Figure 3.

In a condensed model, aerobic exercise training alters key intracellular signaling pathways and mRNA expression related to both skeletal muscle protein metabolism (e.g., FOXO3a, myostatin) (21) and mitochondrial dynamics and proliferation (22) that may be associated with skeletal muscle hypertrophy. Reduced myostatin, a negative regulator of growth, appears to promote a positive protein balance through the AKT-mTOR pathway and increased muscle protein synthesis (MPS).

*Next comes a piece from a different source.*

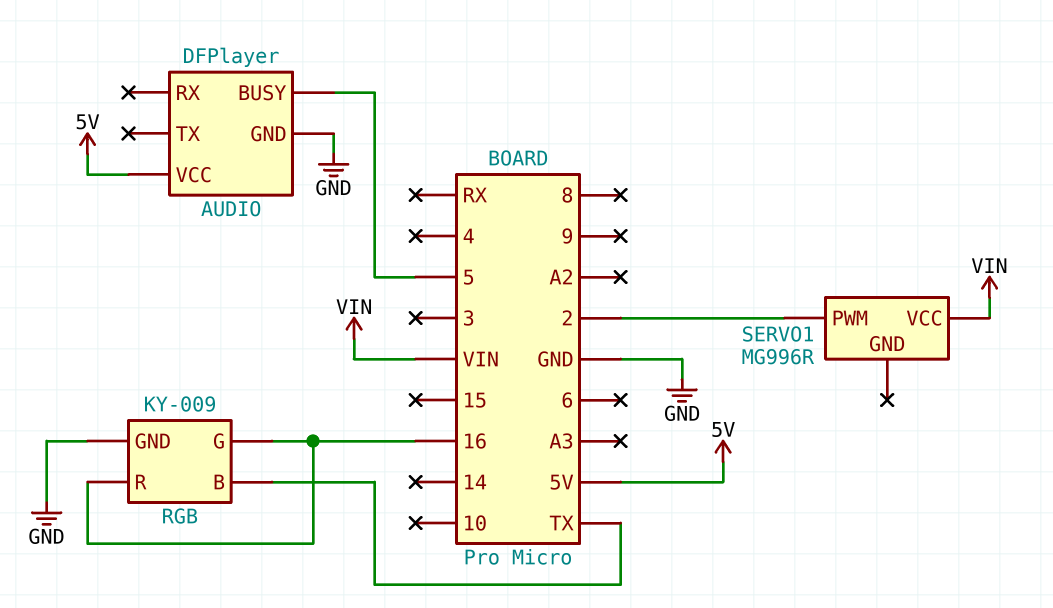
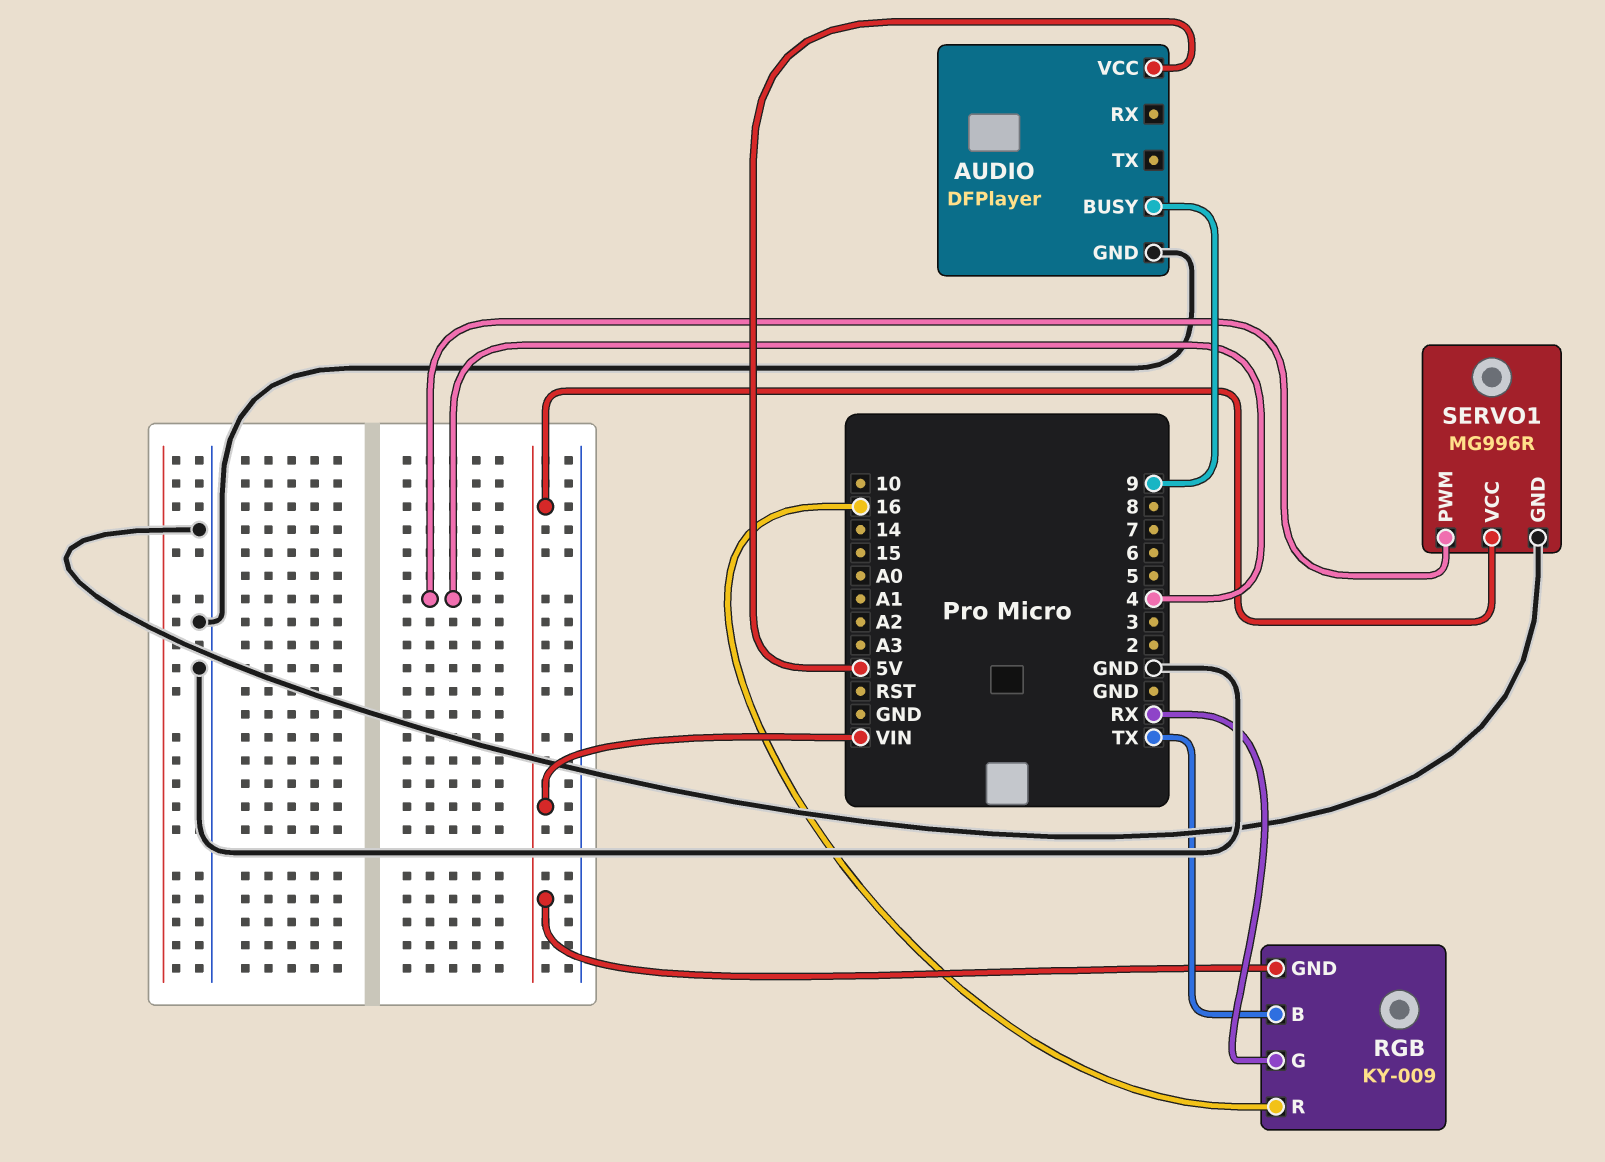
AUDIO pin BUSY: 5 -> 9
RGB pin G: 16 -> RX
RGB pin GND: GND -> VIN
SERVO1 pin GND: none -> GND
SERVO1 pin PWM: 2 -> 4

When phosphorylated, FOXO3a is excluded from the nucleus, which inhibits the transcription of ubiquitin E3 ligases, MuRF-1 and Atrogin-1. Reduction of MuRF-1 and Atrogin-1 may assist in lowering muscle protein breakdown (MPB) and promote a positive net protein balance. Emerging evidence (2) proposes that PGC-1α inhibits FOXO3a expression therefore lowering muscle catabolism and increasing mitochondrial biogenesis as observed after aerobic exercise training. Collectively, increased mitochondrial dynamics and abundance may lead to improved mitochondrial energetics (i.e., reduced ROS, increased ATP), which have been hypothesized to modulate MPB and MPS. Aerobic exercise appears to alter MPB and MPS to create a positive muscle protein balance and skeletal muscle growth; however, further research is needed to fully elucidate the mechanisms associated with these hypotheses. ROS = reactive oxygen species, ATP = adenosine triphosphate, P = phosphorylation.